Aesop's Fables, translated by Laura Gibbs (2002)
91. THE TWO FRIENDS AND THE BEAR
Perry 65 (Avianus
A man was travelling together with his friend along a narrow road through
unknown mountains and winding valleys. He felt safe because he and his
friend could combine forces to fight whatever danger Fortune might put
in their way. As they were travelling along discussing various subjects,
a bear suddenly confronted them in the middle of the road. One of the
men ran straight for a tree and grabbed at a branch in order to suspend
his trembling body in the foliage. The other man stood stock still and
then fell to the ground on purpose, pretending to be dead. The wild beast
immediately ran up to him, eager to seize her victim. With her curved
bear claws, she lifted the wretched man up off the ground, but since his
limbs had grown stiff and frozen with fear (for the usual warmth of life
had left his body), the bear concluded that he was nothing but a rotting
corpse.

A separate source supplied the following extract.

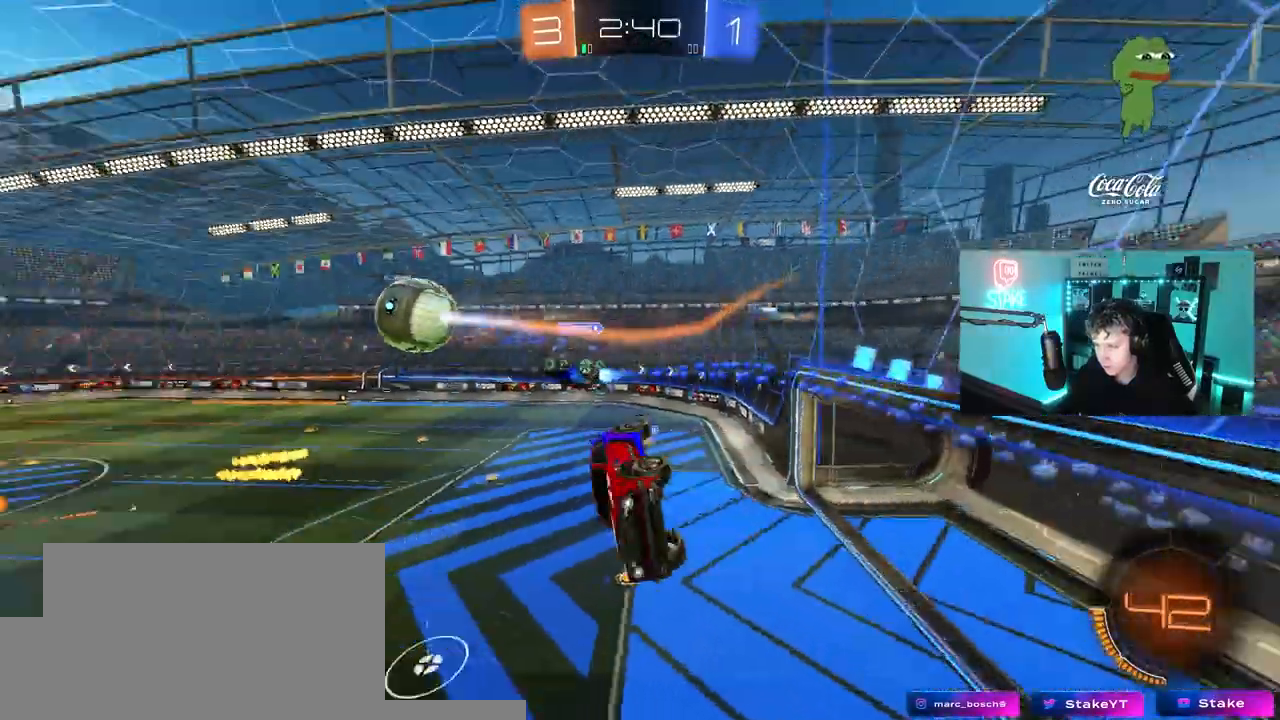
{"keys": ["a", "w"], "mouse": [], "mouse_move": "still", "events": [[33, "shift", "up"], [83, "d", "up"], [117, "a", "down"], [117, "s", "up"], [167, "shift", "down"], [267, "a", "up"], [267, "shift", "up"], [367, "w", "down"], [400, "a", "down"]]}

Thus, despite her hunger, the bear abandoned the man and went
away to her den. The men gradually began to relax and started up their
conversation again. The man who had only just now fled in fear was feeling
far too sure of himself and he said to his companion, 'Tell me, my friend,
what did that bear say to you while you were lying there shaking? She
must have told you many things in that lengthy private conversation.'
The other man replied, 'Indeed, she gave me some quite important advice
including, alas, one particular command that I cannot afford to forget:
Do not be too quick to resume your fellowship with that other man, in
case you fall once again into the clutches of another wild beast.'
Aesop's Fables. A new translation by Laura
Oxford University Press (World's Classics): Oxford, 2002.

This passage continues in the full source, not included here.